=== TASK DETAILS ===
Copy the data verbatim and leave out every picture.

=== WORKING DATA ===
..............................

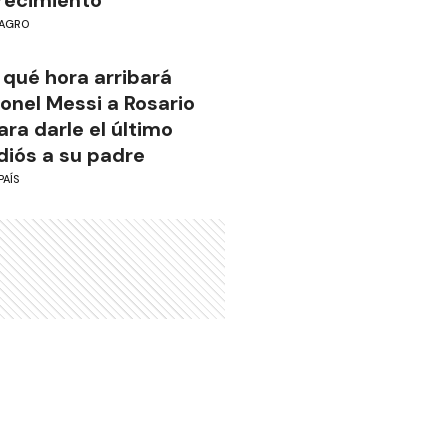
recimiento”
AGRO
 qué hora arribará
ionel Messi a Rosario
ara darle el último
diós a su padre
PAÍS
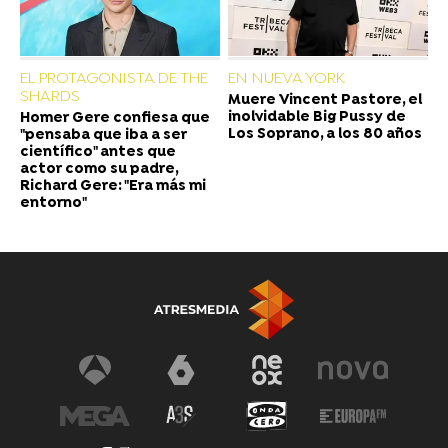
EL PROTAGONISTA DE THE
EN NUEVA YORK
SHARDS
Muere Vincent Pastore, el
inolvidable Big Pussy de
Homer Gere confiesa que
Los Soprano, a los 80 años
"pensaba que iba a ser
científico" antes que
actor como su padre,
Richard Gere: "Era más mi
entorno"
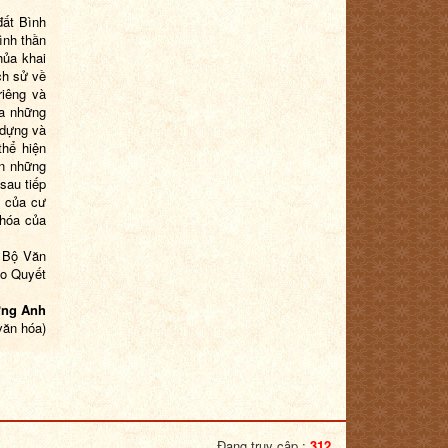
đất Bình
ình thần
hủa khai
ch sử về
riêng và
ua những
 dựng và
thể hiện
ơn những
sau tiếp
a của cư
 hóa của
 Bộ Văn
eo Quyết
ng Anh
văn hóa)
Đang truy cập :
312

..............................

=== RESPONSE BELOW ===
recimiento”
AGRO
 qué hora arribará
ionel Messi a Rosario
ara darle el último
diós a su padre
PAÍS
EL PROTAGONISTA DE THE
EN NUEVA YORK
SHARDS
Muere Vincent Pastore, el
inolvidable Big Pussy de
Homer Gere confiesa que
Los Soprano, a los 80 años
"pensaba que iba a ser
científico" antes que
actor como su padre,
Richard Gere: "Era más mi
entorno"
đất Bình
ình thần
hủa khai
ch sử về
riêng và
ua những
 dựng và
thể hiện
ơn những
sau tiếp
a của cư
 hóa của
 Bộ Văn
eo Quyết
ng Anh
văn hóa)
Đang truy cập :
312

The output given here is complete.